[PRCo] "Mac" McGrew

Derrick J Brashear shadow at dementia.org
Sun Mar 4 09:24:18 EST 2007


John Swindler pointed this out.

 	News Obituaries
Obituary: M.F. "Mac" McGrew / Foremost authority on metal typefaces, worked at 
Ketchum
June 1, 1912 - Feb. 28, 2007

Sunday, March 04, 2007
By Mike Bucsko, Pittsburgh Post-Gazette

At age 14, M.F. "Mac" McGrew bought a Kelsey Excelsior printing press, designed 
as a "parlour press" for hobbyists.

It was the beginning of Mr. McGrew's lifelong love of printing and typesetting, 
a romance that culminated six decades later in his publication of a reference 
book on American metal typefaces that has become the bible on the subject.

Seen as the leading authority on typefaces, Mr. McGrew received inquiries from 
around the world from those in the printing and design business who were 
stumped by a certain typeface, said Mr. McGrew's son, Jon, of Kingston, N.Y.

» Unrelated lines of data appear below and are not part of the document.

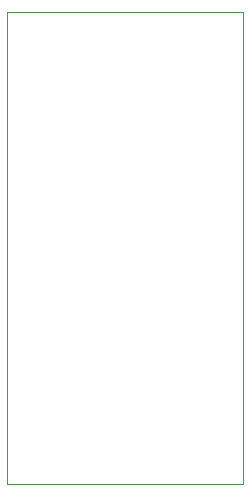
<source format=gbr>
%TF.GenerationSoftware,KiCad,Pcbnew,8.0.8*%
%TF.CreationDate,2025-01-29T16:55:17+00:00*%
%TF.ProjectId,ec30_0x2_l4r4_mh_0.1,65633330-5f30-4783-925f-6c3472345f6d,v0.1*%
%TF.SameCoordinates,PX8d24d00PY36d6160*%
%TF.FileFunction,Other,User*%
%FSLAX46Y46*%
G04 Gerber Fmt 4.6, Leading zero omitted, Abs format (unit mm)*
G04 Created by KiCad (PCBNEW 8.0.8) date 2025-01-29 16:55:17*
%MOMM*%
%LPD*%
G01*
G04 APERTURE LIST*
%ADD10C,0.100000*%
%ADD11C,0.130000*%
%ADD12C,0.110000*%
%ADD13C,0.120000*%
G04 APERTURE END LIST*
D10*
X-10000000Y20000000D02*
X10000000Y20000000D01*
X10000000Y-20000000D01*
X-10000000Y-20000000D01*
X-10000000Y20000000D01*
D11*
%TO.C,GS1*%
X0Y-20000000D02*
X0Y-20000000D01*
D12*
%TO.C,GS3*%
X0Y20000000D02*
X0Y20000000D01*
D13*
%TO.C,GS2*%
X10000000Y0D02*
X10000000Y0D01*
%TD*%
M02*

</source>
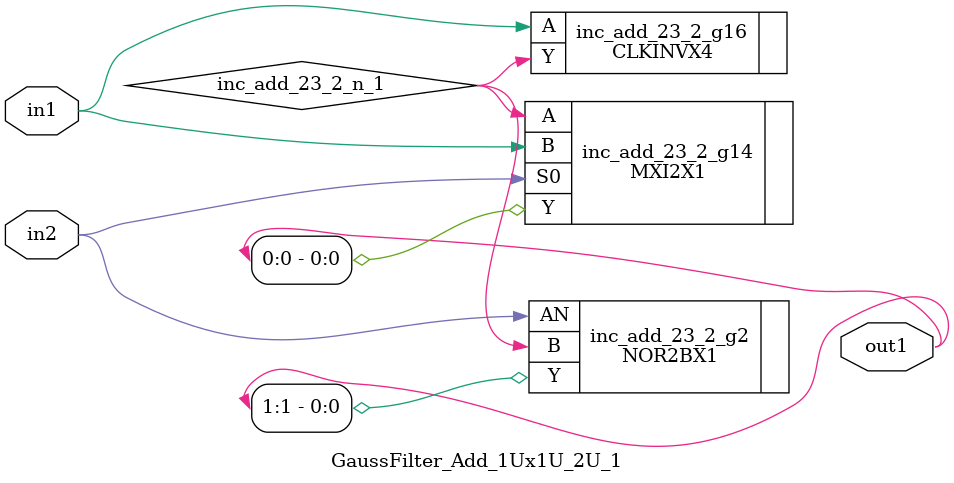
<source format=v>
`timescale 1ps / 1ps


module GaussFilter_Add_1Ux1U_2U_1(in2, in1, out1);
  input in2, in1;
  output [1:0] out1;
  wire in2, in1;
  wire [1:0] out1;
  wire inc_add_23_2_n_1;
  MXI2X1 inc_add_23_2_g14(.A (inc_add_23_2_n_1), .B (in1), .S0 (in2),
       .Y (out1[0]));
  CLKINVX4 inc_add_23_2_g16(.A (in1), .Y (inc_add_23_2_n_1));
  NOR2BX1 inc_add_23_2_g2(.AN (in2), .B (inc_add_23_2_n_1), .Y
       (out1[1]));
endmodule



</source>
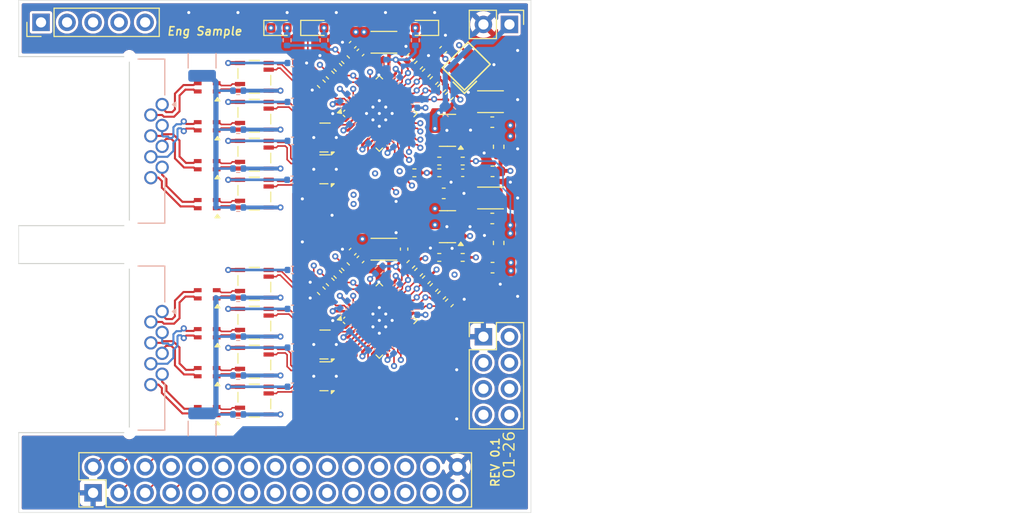
<source format=kicad_pcb>
(kicad_pcb
	(version 20241229)
	(generator "pcbnew")
	(generator_version "9.0")
	(general
		(thickness 1.6)
		(legacy_teardrops no)
	)
	(paper "A4")
	(layers
		(0 "F.Cu" signal)
		(4 "In1.Cu" signal)
		(6 "In2.Cu" signal)
		(2 "B.Cu" signal)
		(9 "F.Adhes" user "F.Adhesive")
		(11 "B.Adhes" user "B.Adhesive")
		(13 "F.Paste" user)
		(15 "B.Paste" user)
		(5 "F.SilkS" user "F.Silkscreen")
		(7 "B.SilkS" user "B.Silkscreen")
		(1 "F.Mask" user)
		(3 "B.Mask" user)
		(17 "Dwgs.User" user "User.Drawings")
		(19 "Cmts.User" user "User.Comments")
		(21 "Eco1.User" user "User.Eco1")
		(23 "Eco2.User" user "User.Eco2")
		(25 "Edge.Cuts" user)
		(27 "Margin" user)
		(31 "F.CrtYd" user "F.Courtyard")
		(29 "B.CrtYd" user "B.Courtyard")
		(35 "F.Fab" user)
		(33 "B.Fab" user)
		(39 "User.1" user)
		(41 "User.2" user)
		(43 "User.3" user)
		(45 "User.4" user)
		(47 "User.5" user)
		(49 "User.6" user)
		(51 "User.7" user)
		(53 "User.8" user)
		(55 "User.9" user)
	)
	(setup
		(stackup
			(layer "F.SilkS"
				(type "Top Silk Screen")
			)
			(layer "F.Paste"
				(type "Top Solder Paste")
			)
			(layer "F.Mask"
				(type "Top Solder Mask")
				(thickness 0.01)
			)
			(layer "F.Cu"
				(type "copper")
				(thickness 0.035)
			)
			(layer "dielectric 1"
				(type "prepreg")
				(thickness 0.1)
				(material "FR4")
				(epsilon_r 4.5)
				(loss_tangent 0.02)
			)
			(layer "In1.Cu"
				(type "copper")
				(thickness 0.035)
			)
			(layer "dielectric 2"
				(type "core")
				(thickness 1.24)
				(material "FR4")
				(epsilon_r 4.5)
				(loss_tangent 0.02)
			)
			(layer "In2.Cu"
				(type "copper")
				(thickness 0.035)
			)
			(layer "dielectric 3"
				(type "prepreg")
				(thickness 0.1)
				(material "FR4")
				(epsilon_r 4.5)
				(loss_tangent 0.02)
			)
			(layer "B.Cu"
				(type "copper")
				(thickness 0.035)
			)
			(layer "B.Mask"
				(type "Bottom Solder Mask")
				(thickness 0.01)
			)
			(layer "B.Paste"
				(type "Bottom Solder Paste")
			)
			(layer "B.SilkS"
				(type "Bottom Silk Screen")
			)
			(copper_finish "None")
			(dielectric_constraints no)
		)
		(pad_to_mask_clearance 0)
		(allow_soldermask_bridges_in_footprints no)
		(tenting front back)
		(grid_origin 74.71 123.67)
		(pcbplotparams
			(layerselection 0x00000000_00000000_55555555_5755f5ff)
			(plot_on_all_layers_selection 0x00000000_00000000_00000000_00000000)
			(disableapertmacros no)
			(usegerberextensions no)
			(usegerberattributes yes)
			(usegerberadvancedattributes yes)
			(creategerberjobfile yes)
			(dashed_line_dash_ratio 12.000000)
			(dashed_line_gap_ratio 3.000000)
			(svgprecision 4)
			(plotframeref no)
			(mode 1)
			(useauxorigin yes)
			(hpglpennumber 1)
			(hpglpenspeed 20)
			(hpglpendiameter 15.000000)
			(pdf_front_fp_property_popups yes)
			(pdf_back_fp_property_popups yes)
			(pdf_metadata yes)
			(pdf_single_document no)
			(dxfpolygonmode yes)
			(dxfimperialunits yes)
			(dxfusepcbnewfont yes)
			(psnegative no)
			(psa4output no)
			(plot_black_and_white yes)
			(sketchpadsonfab no)
			(plotpadnumbers no)
			(hidednponfab no)
			(sketchdnponfab yes)
			(crossoutdnponfab yes)
			(subtractmaskfromsilk yes)
			(outputformat 1)
			(mirror no)
			(drillshape 0)
			(scaleselection 1)
			(outputdirectory "./gerber/")
		)
	)
	(net 0 "")
	(net 1 "GND")
	(net 2 "+1V8")
	(net 3 "+A_1V8")
	(net 4 "+5V")
	(net 5 "+3V3")
	(net 6 "Net-(U2-EN)")
	(net 7 "Net-(U1-SW)")
	(net 8 "Net-(U2-SW)")
	(net 9 "Net-(U1-FB)")
	(net 10 "Net-(U2-FB)")
	(net 11 "+A_3V3")
	(net 12 "+1V0")
	(net 13 "Net-(C11-Pad1)")
	(net 14 "/PHY1/RJ45_D-")
	(net 15 "/PHY1/RJ45_D+")
	(net 16 "/PHY1/RJ45_MDI3-")
	(net 17 "/PHY1/RJ45_MDI3+")
	(net 18 "/PHY1/RJ45_C-")
	(net 19 "/PHY1/RJ45_C+")
	(net 20 "/PHY1/RJ45_B-")
	(net 21 "/PHY1/RJ45_B+")
	(net 22 "/PHY1/RJ45_MDI2+")
	(net 23 "/PHY1/RJ45_A-")
	(net 24 "/PHY1/RJ45_A+")
	(net 25 "/PHY1/RJ45_MDI2-")
	(net 26 "/PHY1/RJ45_MDI1+")
	(net 27 "/PHY2/RJ45_D-")
	(net 28 "/PHY2/RJ45_D+")
	(net 29 "/PHY2/RJ45_C-")
	(net 30 "/PHY2/RJ45_C+")
	(net 31 "/PHY1/RJ45_MDI1-")
	(net 32 "/PHY2/RJ45_B-")
	(net 33 "/PHY2/RJ45_B+")
	(net 34 "/PHY1/RJ45_MDI0+")
	(net 35 "/PHY1/RJ45_MDI0-")
	(net 36 "/PHY2/RJ45_A-")
	(net 37 "/PHY2/RJ45_A+")
	(net 38 "/PHY2/PHY_RXD0")
	(net 39 "/PHY1/PHY_TXD3")
	(net 40 "/PHY2/PHY_TXC")
	(net 41 "/PHY1/PHY_RXD2")
	(net 42 "/PHY1/PHY_TXD1")
	(net 43 "/PHY2/PHY_RXC")
	(net 44 "/PHY2/PHY_TXD1")
	(net 45 "/PHY2/PHY_TXD0")
	(net 46 "/MISC/PHY_MDIO")
	(net 47 "/PHY2/PHY_RXD1")
	(net 48 "/PHY1/PHY_RXCTL")
	(net 49 "unconnected-(J1-Pin_17-Pad17)")
	(net 50 "/PHY1/PHY_TXC")
	(net 51 "/PHY1/PHY_RXD0")
	(net 52 "/PHY1/PHY_RXD3")
	(net 53 "/PHY2/PHY_RXCTL")
	(net 54 "/PHY1/PHY_RXC")
	(net 55 "/PHY2/PHY_TXCTL")
	(net 56 "/PHY1/PHY_TXD2")
	(net 57 "/PHY1/PHY_RXD1")
	(net 58 "/PHY2/PHY_TXD2")
	(net 59 "/PHY1/PHY_TXD0")
	(net 60 "/MISC/PHY_MDC")
	(net 61 "/PHY2/PHY_RXD3")
	(net 62 "/PHY1/PHY_TXCTL")
	(net 63 "/PHY2/PHY_TXD3")
	(net 64 "/PHY2/PHY_RXD2")
	(net 65 "unconnected-(J2-Pin_5-Pad5)")
	(net 66 "unconnected-(J2-Pin_4-Pad4)")
	(net 67 "unconnected-(J2-Pin_7-Pad7)")
	(net 68 "unconnected-(J2-Pin_8-Pad8)")
	(net 69 "unconnected-(J2-Pin_6-Pad6)")
	(net 70 "unconnected-(J2-Pin_3-Pad3)")
	(net 71 "unconnected-(J4-Pin_5-Pad5)")
	(net 72 "/MISC/MCU_SWDIO")
	(net 73 "unconnected-(J4-Pin_4-Pad4)")
	(net 74 "/MISC/MCU_SWCLK")
	(net 75 "/MISC/MCU_DBG")
	(net 76 "/PHY1/PHY_LED2")
	(net 77 "/PHY1/PHY_LED1")
	(net 78 "/PHY2/PHY_LED1")
	(net 79 "/PHY2/PHY_LED2")
	(net 80 "Net-(U5-REG_OUT)")
	(net 81 "Net-(U8-REG_OUT)")
	(net 82 "Net-(R10-Pad1)")
	(net 83 "Net-(U5-RSET)")
	(net 84 "/PHY1/PHY_LED0")
	(net 85 "Net-(U8-RSET)")
	(net 86 "/PHY2/PHY_LED0")
	(net 87 "/PHY1/PHY_MDI3-")
	(net 88 "/PHY1/PHY_MDI3+")
	(net 89 "/PHY1/PHY_MDI2+")
	(net 90 "/PHY1/PHY_MDI2-")
	(net 91 "/PHY1/PHY_MDI1-")
	(net 92 "/PHY1/PHY_MDI1+")
	(net 93 "/PHY1/PHY_MDI0-")
	(net 94 "/PHY1/PHY_MDI0+")
	(net 95 "/PHY2/PHY_MDI3+")
	(net 96 "/PHY2/PHY_MDI3-")
	(net 97 "/PHY2/PHY_MDI2+")
	(net 98 "/PHY2/PHY_MDI2-")
	(net 99 "/PHY2/PHY_MDI1+")
	(net 100 "/PHY2/PHY_MDI1-")
	(net 101 "/PHY2/PHY_MDI0+")
	(net 102 "/PHY2/PHY_MDI0-")
	(net 103 "/PHY1/PHY_REFCLK")
	(net 104 "unconnected-(U5-CLKOUT-Pad35)")
	(net 105 "unconnected-(U8-CLKOUT-Pad35)")
	(net 106 "unconnected-(X1-ST#-Pad1)")
	(net 107 "/PHY2/RJ45_MDI3-")
	(net 108 "/PHY2/RJ45_MDI3+")
	(net 109 "/PHY2/RJ45_MDI2-")
	(net 110 "/PHY2/RJ45_MDI2+")
	(net 111 "/PHY2/RJ45_MDI1-")
	(net 112 "/PHY2/RJ45_MDI1+")
	(net 113 "/PHY2/RJ45_MDI0+")
	(net 114 "/PHY2/RJ45_MDI0-")
	(net 115 "unconnected-(U5-PHYRSTB-Pad12)")
	(net 116 "unconnected-(U8-PHYRSTB-Pad12)")
	(net 117 "Net-(D1-A)")
	(net 118 "Net-(D2-A)")
	(net 119 "Net-(R9-Pad1)")
	(net 120 "Net-(R24-Pad1)")
	(net 121 "Net-(R25-Pad1)")
	(net 122 "Net-(R26-Pad1)")
	(net 123 "/MISC/PHY_INT")
	(net 124 "Net-(C15-Pad1)")
	(net 125 "Net-(C26-Pad1)")
	(net 126 "Net-(C30-Pad1)")
	(net 127 "Net-(R11-Pad1)")
	(net 128 "Net-(D3-A)")
	(net 129 "Net-(R12-Pad1)")
	(net 130 "Net-(R27-Pad1)")
	(footprint "Capacitor_SMD:C_0402_1005Metric" (layer "F.Cu") (at 107.31 98.209411 -135))
	(footprint "Capacitor_SMD:C_0603_1608Metric" (layer "F.Cu") (at 120.96 99.77 180))
	(footprint "Package_DFN_QFN:QFN-40-1EP_5x5mm_P0.4mm_EP3.8x3.8mm" (layer "F.Cu") (at 109.91 84.72 45))
	(footprint "LED_SMD:LED_0603_1608Metric" (layer "F.Cu") (at 103.7225 76.37))
	(footprint "Resistor_SMD:R_0402_1005Metric" (layer "F.Cu") (at 112.981572 99.441574 45))
	(footprint "Package_SON:USON-10_2.5x1.0mm_P0.5mm" (layer "F.Cu") (at 104.604209 90.17 180))
	(footprint "Resistor_SMD:R_0402_1005Metric" (layer "F.Cu") (at 115.995786 82.255787 45))
	(footprint "Resistor_SMD:R_0402_1005Metric" (layer "F.Cu") (at 115.245786 101.705787 45))
	(footprint "User:Oscillator_SMD_SeikoEpson_SG210-4Pin_2.5x2.0mm" (layer "F.Cu") (at 118.395786 80.094213 45))
	(footprint "User:Transformer_TDK_ALT3232M-151-T001" (layer "F.Cu") (at 97.71 105.145))
	(footprint "Capacitor_SMD:C_0402_1005Metric" (layer "F.Cu") (at 108.070589 78.77 -135))
	(footprint "Resistor_SMD:R_0402_1005Metric" (layer "F.Cu") (at 115.995786 102.455787 45))
	(footprint "Capacitor_SMD:C_0603_1608Metric" (layer "F.Cu") (at 120.96 90.37 180))
	(footprint "User:Filter_TDK_ACM2012-900-2P-T002" (layer "F.Cu") (at 93.11 89.77 180))
	(footprint "Capacitor_SMD:C_0402_1005Metric" (layer "F.Cu") (at 116.144233 78.50734 45))
	(footprint "Package_TO_SOT_SMD:SOT-23-5" (layer "F.Cu") (at 116.56 86.37 180))
	(footprint "User:Transformer_TDK_ALT3232M-151-T001" (layer "F.Cu") (at 97.71 101.345))
	(footprint "Inductor_SMD:L_Murata_DFE201610P" (layer "F.Cu") (at 110.36 77.77 180))
	(footprint "Inductor_SMD:L_Murata_DFE201610P" (layer "F.Cu") (at 120.76 92.97))
	(footprint "Capacitor_SMD:C_0603_1608Metric" (layer "F.Cu") (at 120.935 94.97 180))
	(footprint "Connector_PinHeader_2.54mm:PinHeader_2x15_P2.54mm_Vertical" (layer "F.Cu") (at 81.97 121.75 90))
	(footprint "Resistor_SMD:R_0402_1005Metric" (layer "F.Cu") (at 105.11 80.97 135))
	(footprint "Inductor_SMD:L_Murata_DFE201610P" (layer "F.Cu") (at 110.36 97.97 180))
	(footprint "User:Filter_TDK_ACM2012-900-2P-T002" (layer "F.Cu") (at 93.11 109.97 180))
	(footprint "Resistor_SMD:R_0402_1005Metric" (layer "F.Cu") (at 113.745786 80.005787 45))
	(footprint "Resistor_SMD:R_0402_1005Metric" (layer "F.Cu") (at 115.245786 81.505787 45))
	(footprint "Inductor_SMD:L_Murata_DFE201610P" (layer "F.Cu") (at 120.76 83.57))
	(footprint "Resistor_SMD:R_0402_1005Metric" (layer "F.Cu") (at 115.762 90.513 180))
	(footprint "Capacitor_SMD:C_0603_1608Metric" (layer "F.Cu") (at 120.935 85.57 180))
	(footprint "User:Transformer_TDK_ALT3232M-151-T001" (layer "F.Cu") (at 97.71 112.745))
	(footprint "Package_SON:USON-10_2.5x1.0mm_P0.5mm" (layer "F.Cu") (at 104.61 87.07 180))
	(footprint "User:Filter_TDK_ACM2012-900-2P-T002" (layer "F.Cu") (at 93.11 113.77 180))
	(footprint "Inductor_SMD:L_0603_1608Metric" (layer "F.Cu") (at 121.56 97.3575 90))
	(footprint "Connector_PinHeader_2.54mm:PinHeader_2x04_P2.54mm_Vertical" (layer "F.Cu") (at 120.07 106.51))
	(footprint "Resistor_SMD:R_0402_1005Metric" (layer "F.Cu") (at 112.981572 79.241574 45))
	(footprint "Resistor_SMD:R_0402_1005Metric" (layer "F.Cu") (at 105.86 80.22 135))
	(footprint "Resistor_SMD:R_0402_1005Metric" (layer "F.Cu") (at 116.745786 103.205787 45))
	(footprint "Resistor_SMD:R_0402_1005Metric"
		(layer "F.Cu")
		(uuid "53589071-7926-400c-8c04-2f83f7398e00")
		(at 115.76 89.37 180)
		(descr "Resistor SMD 0402 (1005 Metric), square (rectangular) end terminal, IPC-7351 nominal, (Body size source: IPC-SM-782 page 72, https://www.pcb-3d.com/wordpress/wp-content/uploads/ipc-sm-782a_amendment_1_and_2.pdf), generated with kicad-footprint-generator")
		(tags "resistor")
		(property "Reference" "R5"
			(at 0 -1.17 0)
			(layer "F.SilkS")
			(hide yes)
			(uuid "01fda1ed-eeb7-47c7-be0c-0ecf158c3f5d")
			(effects
				(font
					(size 1 1)
					
... [1423963 chars truncated]
</source>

Mr. McGrew was also one of the founders of the Pennsylvania Trolley Museum in 
Chartiers, Washington County.

Mr. McGrew, 94, died Wednesday of complications from pneumonia at the Asbury 
Heights retirement community in Mt. Lebanon, where he had lived for the past 20 
years.

Born in Chattanooga, Tenn., Marion Foreman McGrew moved to Crafton with his 
parents and younger sister in 1916. Mr. McGrew's interest in typefaces may have 
first been stirred by his father, Carl, an architect who specialized in 
inscriptional lettering, that is part of the architecture of buildings. The 
Chamber of Commerce Building, Downtown, is an example of Carl McGrew's work, 
said Lucinda Dyjak of Ben Avon, Mac McGrew's daughter.

In high school. Mr. McGrew experimented with typewriter typefaces and their use 
in portraits. A typewriter typeface portrait he made of President Franklin D. 
Roosevelt later appeared in "Ripley's Believe It or Not," his daughter said.

Mr. McGrew worked at a few printing companies in Pittsburgh while he attended 
the Carnegie Institute of Technology, now Carnegie Mellon University, before he 
opened his own print shop in Crafton. After a stint in the Army during World 
War II, Mr. McGrew moved back to Pittsburgh and continued to work in the 
printing business.

In 1950, Mr. McGrew got a job as the typographic director at what became the 
Ketchum Advertising agency. He worked at Ketchum until his retirement in 1977.

Over the years, Mr. McGrew wrote hundreds of articles about typefaces for 
various publications. He began work when he retired on his classic reference, 
American Metal Typefaces of the Twentieth Century, which was first published in 
1986.

Mr. McGrew's encyclopedic knowledge of typefaces made him the person to seek 
for companies and individuals with questions, including Adobe and other 
companies that design computer software for the printing and graphic design 
business, his son said.

In addition to his son and daughter, Mr. McGrew is survived by a grandson. A 
memorial service for Mr. McGrew will be at 1:30 p.m. Wednesday at Asbury 
Heights, 700 Bower Hill Road, Mt. Lebanon.